A point in every direction is like no point at all
But if you think about it, a 486 is a pretty fast processor, faster than you normally need for an embedded application. Most of the computers on a satellite do routine jobs, like operating and monitoring various devices and instruments according to program and command from the ground. It’s similar to what the microprocessor in your car does, though satellite computers are more flexible - you can upload a new program, for example. The only computation intensive part of a scientific satellite is the data acquisition (being able to handle the fast stream of data) and compression, which I suspect is what the 486 does on the Hubble.
Also, there isn’t just one computer which is hooked up directly to every single sensor and instrument. Each component has a driver circuit, often with its own little processor. Otherwise you couldn’t build and test each component separately.
As I (dimly) remember from the newspaper article, the 486 in question managed the gyroscopes/gymbals/whatever that maneuver the Hubble so that it is aimed at particular stars.
As the NASA spokescritter mentioned, this doesn’t take a whole lot of processor firepower - and in fact the earlier (286?) processor had been doing the job OK beforehand.
Still as a techno-geek I can’t help thinking “a 486? Come On!!!”
Why does it seem wrong?

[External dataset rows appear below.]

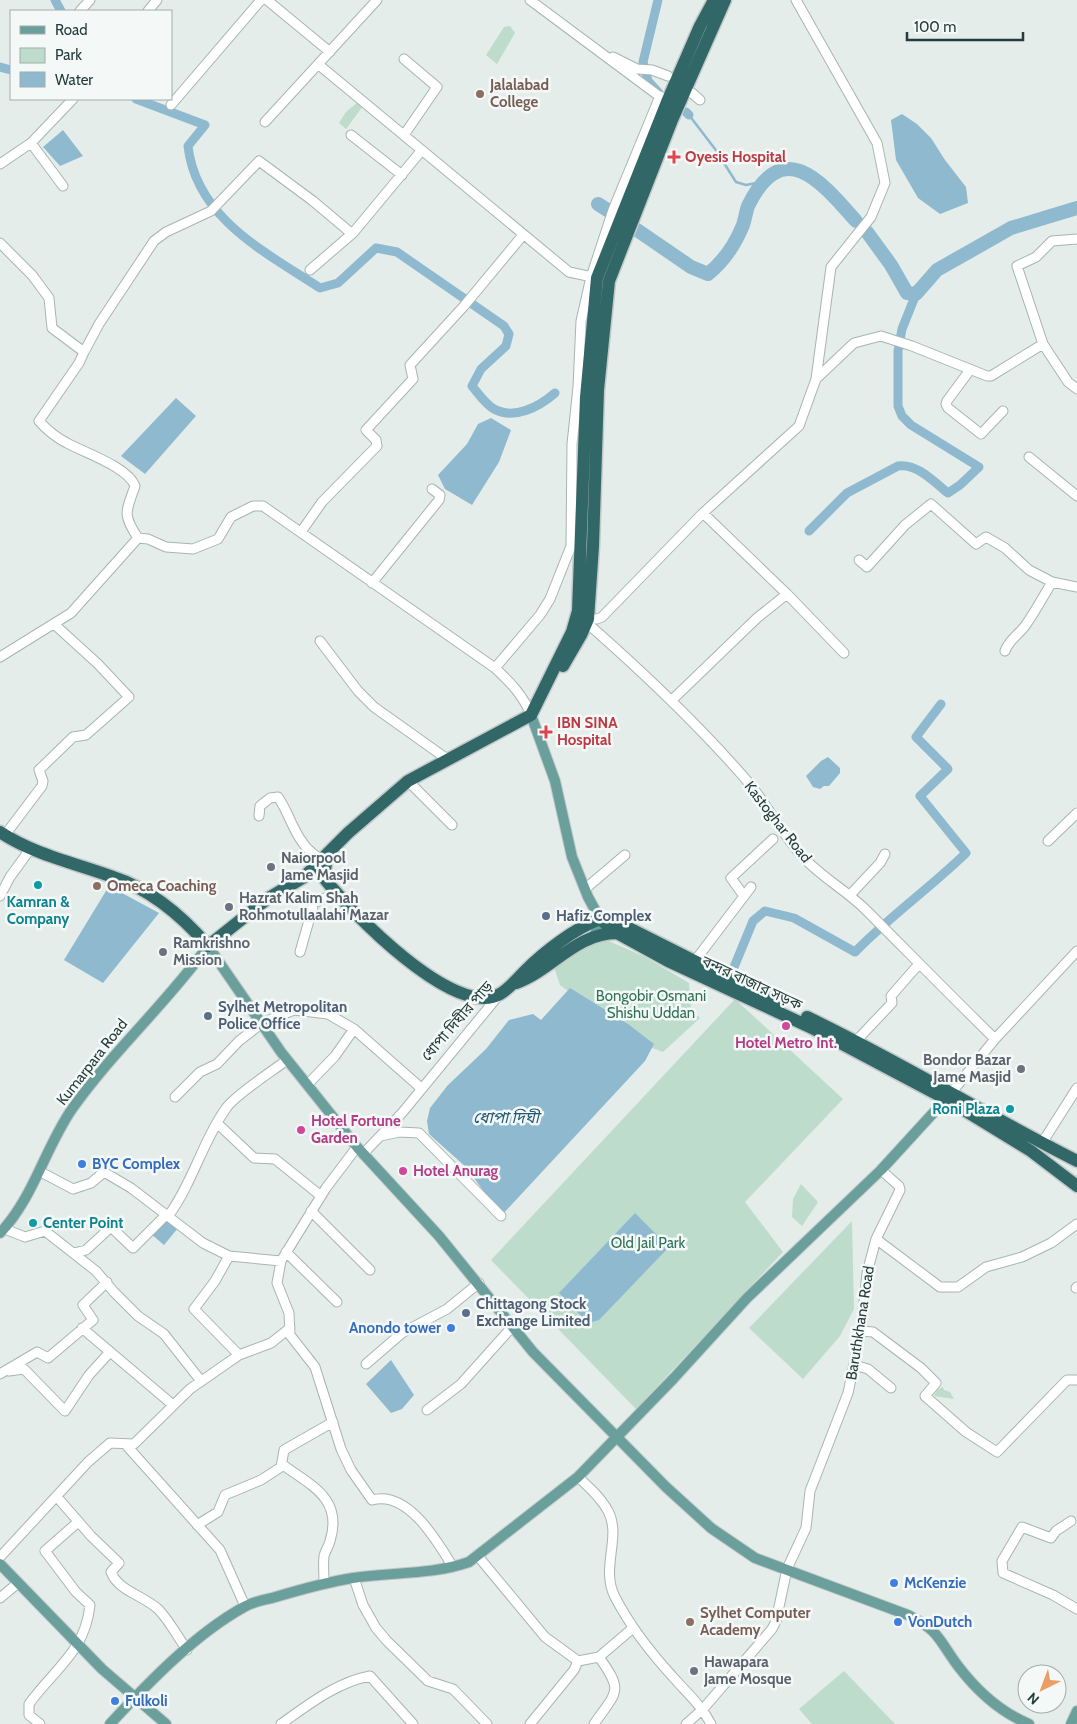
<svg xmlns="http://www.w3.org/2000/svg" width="1077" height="1724" viewBox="0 0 1077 1724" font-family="Cabin,'Noto Sans Bengali',sans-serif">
<rect width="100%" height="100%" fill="#e4edea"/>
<path fill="#bedccc" d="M510,26L515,33L497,64L486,55L504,27Z
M358,102L363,106L346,129L339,123L346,112Z
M602,938L645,957L689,983L691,1010L700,1018L663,1052L634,1041L560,985L554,967Z
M735,999L843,1099L745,1202L783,1252L636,1409L491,1260Z
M801,1184L818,1202L802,1226L792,1217L793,1199Z
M852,1221L854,1309L840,1336L803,1379L749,1328Z
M943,1387L944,1390L950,1392L954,1399L934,1396L937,1390Z
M844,1671L895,1724H812L799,1709Z"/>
<path fill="#8fb9ce" d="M902,114L917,124L931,138L945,160L966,187L968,203L940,214L918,198L896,160L891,120Z
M63,130L83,156L60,166L43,147Z
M176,398L196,416L145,474L121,456Z
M491,418L511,430L499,462L472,505L445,489L438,475L467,444L478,424Z
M828,757L840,768V773L829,786H824L820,789L813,787L806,776L821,761Z
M109,886L159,913L103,983L64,960Z
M570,988L628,1024L654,1044L645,1061L501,1216L467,1168L429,1134L427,1121L430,1108L448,1085L486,1049L509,1020L533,1014L541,1020Z
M635,1213L669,1247L599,1320L588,1323L559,1293Z
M166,1219L178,1228L164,1245L151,1234Z
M391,1360L414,1395L402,1409L391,1413L366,1384Z"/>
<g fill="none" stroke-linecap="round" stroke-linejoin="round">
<path stroke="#8fb9ce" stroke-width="2.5" d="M689,115L715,149L736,182L746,185L766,181"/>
<path stroke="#8fb9ce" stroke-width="9" d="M55,0L61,11
M658,0L643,62L648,81L659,93
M0,67L11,70
M136,99L205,125L188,146C196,218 265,252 320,288L338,283L376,248L397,252L504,326L509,334L506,346L481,369L472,386C478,393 485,404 494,409C514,420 539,407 555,393
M686,112L689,115
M809,531L847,493L898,466C917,463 934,482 948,493L960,485L979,467L911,425L902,416L898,406V351L902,329L916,294
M732,972L753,921L765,911L794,918L855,952C890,916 930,888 966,853L920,796L948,769L916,737L941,704"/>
<path stroke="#8fb9ce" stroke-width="14" d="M598,204L609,211
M637,230L691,267L708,274C724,261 735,245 743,225C745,219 746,212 748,206C783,135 821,181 856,221
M867,232L891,265L907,293L916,294L937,270L1011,228L1077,208"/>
<g stroke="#a7b5b2" stroke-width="11">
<path id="minor" d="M267,0L330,52
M530,0L663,99
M80,11L90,0
M148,11L157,0
M613,57L637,69L652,70L668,76
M404,59L437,87L404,135
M319,65L569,272L597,278
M692,93L700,100
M171,105L261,0
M265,122L377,0
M351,135L402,175
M31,143L63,186
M0,164L31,143L73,99
M0,243L32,275L49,298L52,328L84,352L79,363L39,421C47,430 57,438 67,443C85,453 128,467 135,486C126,512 122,514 138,538
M310,270L353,233L422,150
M1043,344L1017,266L1036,257L1052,241L1077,239
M84,352L99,324L154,241L166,232L211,211L259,161L313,201L351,233
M970,370L947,401L946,404L948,408L981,434L1003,411
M816,379L854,343L881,336L912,346L987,376H991L1043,344L1068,382L1077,389
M1029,457L1077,496
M703,513L787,594L844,653
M301,532L322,502L377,446L376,440L366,430L413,379L410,365L464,306L523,235
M859,560L867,567L905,525L931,504L976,544L986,537L1005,548L1029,570L1052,582L1077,587
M372,583L439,500L440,495L432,489
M588,619H597L602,617L703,513L799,426L816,379L831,267L871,217L885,183L877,143L796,0
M587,623C644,673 699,725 749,783C768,806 782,834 802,856C821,877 846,890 866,910C909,953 951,996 995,1039
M320,641L358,691L374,707L447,759
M1005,651C1009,640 1018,635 1025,626C1035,612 1043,597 1052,582
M0,657L71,613L138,538L148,539L166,547L193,549L218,539L231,517L253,506H263L495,668C510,682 523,695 531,715
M495,668L540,615L550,599L571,546L572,444L578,387L581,321L591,277L613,210L660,96
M672,700L757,618L787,594
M408,781L452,825
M259,816L260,806L270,798L278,797C289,813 292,829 303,843C307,850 315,855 321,860
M5,835L42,786L43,781L39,770L73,737L86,735L129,697L98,664L54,624
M1048,841L1077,813
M585,889L625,855
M850,895L880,863L885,854
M0,896L10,877L31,848
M744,896L731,878L773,839
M300,952L314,903L336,893
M694,962L751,887
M857,1040L892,1003L891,996L918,965
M307,1085L335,1056L354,1029
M175,1097L200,1072L217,1064L239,1041L262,1023L294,1010L328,1014L354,1029L421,1088
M948,1097L995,1039L1077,951
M218,1124L254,1158L275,1159L321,1196
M381,1136L399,1132L419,1133L501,1216
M1042,1143L1077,1088
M363,1154L402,1113L499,995
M39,1171L73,1189L91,1183L104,1172L131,1188L203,1243L229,1256
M311,1211L370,1270
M169,1215C193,1182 203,1140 227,1107C238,1093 271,1072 287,1060
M5,1229L25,1237L45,1231L96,1271L114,1292L138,1316L164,1334L201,1381
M876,1239L940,1287H958L986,1267L1022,1257L1051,1243L1077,1224
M286,1252L337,1302
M74,1253L86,1250L111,1227L133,1248L167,1214
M281,1261L277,1283L289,1313L290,1335L315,1367L341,1449L351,1470L372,1500C408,1490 437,1541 453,1567
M1076,1288L1077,1287
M82,1328L173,1405
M861,1331L873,1332L921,1368L936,1383L925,1396L966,1432L997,1452L1067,1380H1077
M239,1355L271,1343L290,1328
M366,1364L402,1333L447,1309L479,1283
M854,1365L868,1369L891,1388
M9,1371L24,1369L65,1411L89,1375L110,1352
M0,1374L37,1352L48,1358L93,1320L83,1305L107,1282
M427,1410L461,1384L512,1327
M126,1445L220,1550L245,1606
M283,1465C312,1486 343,1499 330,1541C329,1546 325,1551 324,1556C323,1564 324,1574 324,1583
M578,1477C589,1487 601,1498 608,1511C622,1537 600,1568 615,1597C630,1626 651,1653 673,1677C687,1693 701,1705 711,1724
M57,1497L91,1536L119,1563L111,1572C118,1591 145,1596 159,1610C170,1622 178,1637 187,1650
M1071,1521L1056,1531L1051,1538L1022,1527L1002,1561L1003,1573L1053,1595L1077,1609
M197,1525L218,1512L225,1495L261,1480L281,1467L284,1450L333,1422
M477,1555L545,1637L578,1661L599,1657L633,1628
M0,1557L88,1462L110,1443L134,1444L190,1389L239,1355L194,1309L215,1281L229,1256L281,1261L326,1188L357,1147
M354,1578L363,1605L376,1628L387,1641L428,1681L453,1689L487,1724
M0,1598L18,1583
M40,1724L29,1715V1704C55,1668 85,1652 90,1605L76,1592L45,1551L78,1522
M281,1724C308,1705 337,1682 370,1676L413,1724
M530,1724L574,1670L578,1661
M594,1724C617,1691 624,1692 599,1657
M686,1724L703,1709L772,1629L776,1621L787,1569L806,1528L810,1491L848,1393L861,1331L867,1273L876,1239L900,1190L899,1186L881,1170"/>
</g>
<g stroke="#c2c9c8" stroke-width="12">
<path id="major" d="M531,715L555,781L572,857L588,897L600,919L595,935
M0,1233C33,1199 45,1148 72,1109C113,1051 166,1004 208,946L281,1052L357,1147L439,1236L533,1352L666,1487L711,1528L755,1558L908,1615C940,1631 938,1639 958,1666C977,1691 1000,1712 1029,1724
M0,1564L102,1669L166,1724
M110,1724C148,1683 195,1634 244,1607C252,1602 263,1600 272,1598C299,1590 326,1582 353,1578C392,1572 432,1575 469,1562L578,1477L674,1378L747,1298L881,1170L946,1099
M1071,1724L1077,1711"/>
</g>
<g stroke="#c2c9c8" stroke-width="15">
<path id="highway" d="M563,666L581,635L588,619L593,546L598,390L609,281L672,120L725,0
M0,832C35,855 75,863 113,877C150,889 183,917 208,946L267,899L304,877L348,833L408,781L531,715L572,632L578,611L586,397L597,278L667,102L700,26L714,0
M327,855L324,878C350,911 455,1020 500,994C510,988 517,979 525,971C544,952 575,928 600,919
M600,919L617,933L668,961L812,1028L946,1099L1031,1151L1077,1186
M602,919L617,922L776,1002
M516,983C552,970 576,933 617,933
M807,1017C899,1061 986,1115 1077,1161"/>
</g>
<use href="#minor" stroke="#fff" stroke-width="9"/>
<use href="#major" stroke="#6b9f9c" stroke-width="10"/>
<use href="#highway" stroke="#316867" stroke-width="12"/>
</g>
<g fill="#8d6e63" stroke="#f4f9f8" stroke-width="2">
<circle cx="480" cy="94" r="5"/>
<circle cx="97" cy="886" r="5"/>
<circle cx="690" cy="1622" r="5"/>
</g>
<g fill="#e0444e" stroke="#f4f9f8" stroke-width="2">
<path d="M671.5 149.5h5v5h5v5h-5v5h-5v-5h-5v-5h5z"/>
<path d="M543.5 724.5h5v5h5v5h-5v5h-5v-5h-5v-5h5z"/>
</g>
<g fill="#6b7280" stroke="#f4f9f8" stroke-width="2">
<circle cx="271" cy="867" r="5"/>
<circle cx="229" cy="907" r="5"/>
<circle cx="163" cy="952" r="5"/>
<circle cx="1021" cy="1069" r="5"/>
<circle cx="694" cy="1671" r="5"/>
</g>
<g fill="#0f9aa8" stroke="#f4f9f8" stroke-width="2">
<circle cx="38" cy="885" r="5"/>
<circle cx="1010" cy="1109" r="5"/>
<circle cx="33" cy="1223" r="5"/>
</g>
<g fill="#5c6f8a" stroke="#f4f9f8" stroke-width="2">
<circle cx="546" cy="916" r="5"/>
<circle cx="208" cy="1016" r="5"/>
<circle cx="466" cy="1313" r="5"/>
</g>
<g fill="#d1479c" stroke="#f4f9f8" stroke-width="2">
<circle cx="786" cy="1026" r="5"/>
<circle cx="301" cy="1130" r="5"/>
<circle cx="403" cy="1171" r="5"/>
</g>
<g fill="#3f7fe0" stroke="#f4f9f8" stroke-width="2">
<circle cx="82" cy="1164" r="5"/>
<circle cx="451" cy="1328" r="5"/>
<circle cx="894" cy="1583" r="5"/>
<circle cx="898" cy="1622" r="5"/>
<circle cx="115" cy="1701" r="5"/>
</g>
<g text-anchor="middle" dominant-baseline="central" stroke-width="5" stroke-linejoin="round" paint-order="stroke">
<g font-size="15" font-weight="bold" fill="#785e54" stroke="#f4f9f8" text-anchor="start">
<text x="490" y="85">Jalalabad<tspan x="490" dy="17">College</tspan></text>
<text x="107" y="886">Omeca Coaching</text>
<text x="700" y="1613">Sylhet Computer<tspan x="700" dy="17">Academy</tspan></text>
</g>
<g font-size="15" font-weight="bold" fill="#be3a42" stroke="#f4f9f8" text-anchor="start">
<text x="685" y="157">Oyesis Hospital</text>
<text x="557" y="723">IBN SINA<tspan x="557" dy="17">Hospital</tspan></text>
</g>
<g font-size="15" fill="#243d3b" stroke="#f4f9f8">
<text transform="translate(778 822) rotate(52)">Kastoghar Road</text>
<text transform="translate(752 983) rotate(25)">বন্দর বাজার সড়ক</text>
<text transform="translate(457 1021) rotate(-49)">ধোপা দিঘীর পাড়</text>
<text transform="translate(92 1062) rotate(-52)">Kumarpara Road</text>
<text transform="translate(860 1323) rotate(-81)">Baruthkhana Road</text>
</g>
<g font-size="15" font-weight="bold" fill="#5b616d" stroke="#f4f9f8" text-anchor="start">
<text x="281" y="858">Naiorpool<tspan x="281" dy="17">Jame Masjid</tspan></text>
<text x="239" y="898">Hazrat Kalim Shah<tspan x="239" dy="17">Rohmotullaalahi Mazar</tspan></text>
<text x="173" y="943">Ramkrishno<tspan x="173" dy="17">Mission</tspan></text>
<text x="1011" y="1060" text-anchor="end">Bondor Bazar<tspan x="1011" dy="17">Jame Masjid</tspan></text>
<text x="704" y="1662">Hawapara<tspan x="704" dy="17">Jame Mosque</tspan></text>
</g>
<g font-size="15" font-weight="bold" fill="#0d838f" stroke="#f4f9f8">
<text x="38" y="902">Kamran &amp;<tspan x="38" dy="17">Company</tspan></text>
<text x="1000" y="1109" text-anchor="end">Roni Plaza</text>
<text x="43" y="1223" text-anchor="start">Center Point</text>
</g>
<g font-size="15" font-weight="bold" fill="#4e5e75" stroke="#f4f9f8" text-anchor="start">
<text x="556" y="916">Hafiz Complex</text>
<text x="218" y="1007">Sylhet Metropolitan<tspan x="218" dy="17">Police Office</tspan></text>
<text x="476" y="1304">Chittagong Stock<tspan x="476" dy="17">Exchange Limited</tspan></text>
</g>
<g font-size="15" fill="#307256" stroke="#f4f9f8">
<text x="651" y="996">Bongobir Osmani<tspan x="651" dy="17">Shishu Uddan</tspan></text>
<text x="648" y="1243">Old Jail Park</text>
</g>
<g font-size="15" font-weight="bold" fill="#b23c85" stroke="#f4f9f8" text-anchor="start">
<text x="786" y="1043" text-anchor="middle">Hotel Metro Int.</text>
<text x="311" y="1121">Hotel Fortune<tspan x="311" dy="17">Garden</tspan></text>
<text x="413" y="1171">Hotel Anurag</text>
</g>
<g font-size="15" font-weight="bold" fill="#366cbe" stroke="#f4f9f8" text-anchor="start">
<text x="92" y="1164">BYC Complex</text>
<text x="441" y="1328" text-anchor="end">Anondo tower</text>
<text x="904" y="1583">McKenzie</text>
<text x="908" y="1622">VonDutch</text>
<text x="125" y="1701">Fulkoli</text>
</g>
<g font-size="16" font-style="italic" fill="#215876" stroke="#f4f9f8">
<text x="506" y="1117">ধোপা দিঘী</text>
</g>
</g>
<rect x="10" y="10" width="162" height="90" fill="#f4f9f8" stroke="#a1aeac"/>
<rect x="20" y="26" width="25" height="8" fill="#6b9f9c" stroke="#a1aeac"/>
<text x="55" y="35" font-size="15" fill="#243d3b">Road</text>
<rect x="20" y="48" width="25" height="15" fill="#bedccc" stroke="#a1aeac"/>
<text x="55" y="60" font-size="15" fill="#243d3b">Park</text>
<rect x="20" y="72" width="25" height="15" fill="#8fb9ce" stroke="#a1aeac"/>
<text x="55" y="85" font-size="15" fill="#243d3b">Water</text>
<g transform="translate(1042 1689) rotate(222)"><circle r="24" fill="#f4f9f8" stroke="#a1aeac"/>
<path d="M0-4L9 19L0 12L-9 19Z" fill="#ea9d64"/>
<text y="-8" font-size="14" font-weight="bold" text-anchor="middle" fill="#243d3b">N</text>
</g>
<path d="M907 32v8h116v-8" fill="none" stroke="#243d3b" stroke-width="2.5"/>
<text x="914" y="32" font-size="15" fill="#243d3b" stroke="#f4f9f8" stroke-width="4" paint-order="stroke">100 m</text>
</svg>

It’s really the only practical choice. It might seem like, “hey, it’s on a spacecraft, it should be the hottest CPU available”, but there are other criteria that have to be considered, and as someone else mentioned, there usually isn’t much need for massive amounts of CPU power anyway. Heavy crunching can be done on the ground. Better to increase reliability instead, since spacecraft are rather inaccessable if they break. Fast CPU’s tend to have small feature sizes, which makes the chip more susceptible to problems in harsh radiation environments.
A while back I worked for a company that make high performance workstations - at the time, they were many times faster than any PC available. We actually saw an increase in hardware errors when our systems were used in mountainous locations, compared to sea level. If that can be measured at just a few thousand feet ASL, imagine how much worse it will be for something even in LEO, 250 or so miles up, let alone the geosync sats.
No one has mentioned an obvious point: Power and heat. No reason to use more power if you don’t need it, and waste heat is a much bigger problem in space than it is on earth. You can’t use a fan, you’ve got to radiate all of the heat away, without screwing up anything else. Not a trivial problem. It’s typical of today’s mindset to assume that faster is better, it must be, otherwise I just wasted a bunch of money upgrading to the latest and greatest.
I’m wondering why they upgraded at all, maybe they couldn’t get the 286s anymore.
If you want to talk old electronics take a look at the ICBM program. They’re still using 50’s technology because it’s so reliable.
Your not kidding, I work in building that my company sublets from a company that once provided all the computers for NASA. The company was once very large, but now subsists on repairing and selling the spare parts for these old computers that are still in use by NASA and a few other government agencies. These computers are refrigerator sized and the cabling inside is insulated by what seems to be string or twine. Hardly any of the parts are recognizable to me at all. Basicly, these things are ancient and are still in use by NASA and others.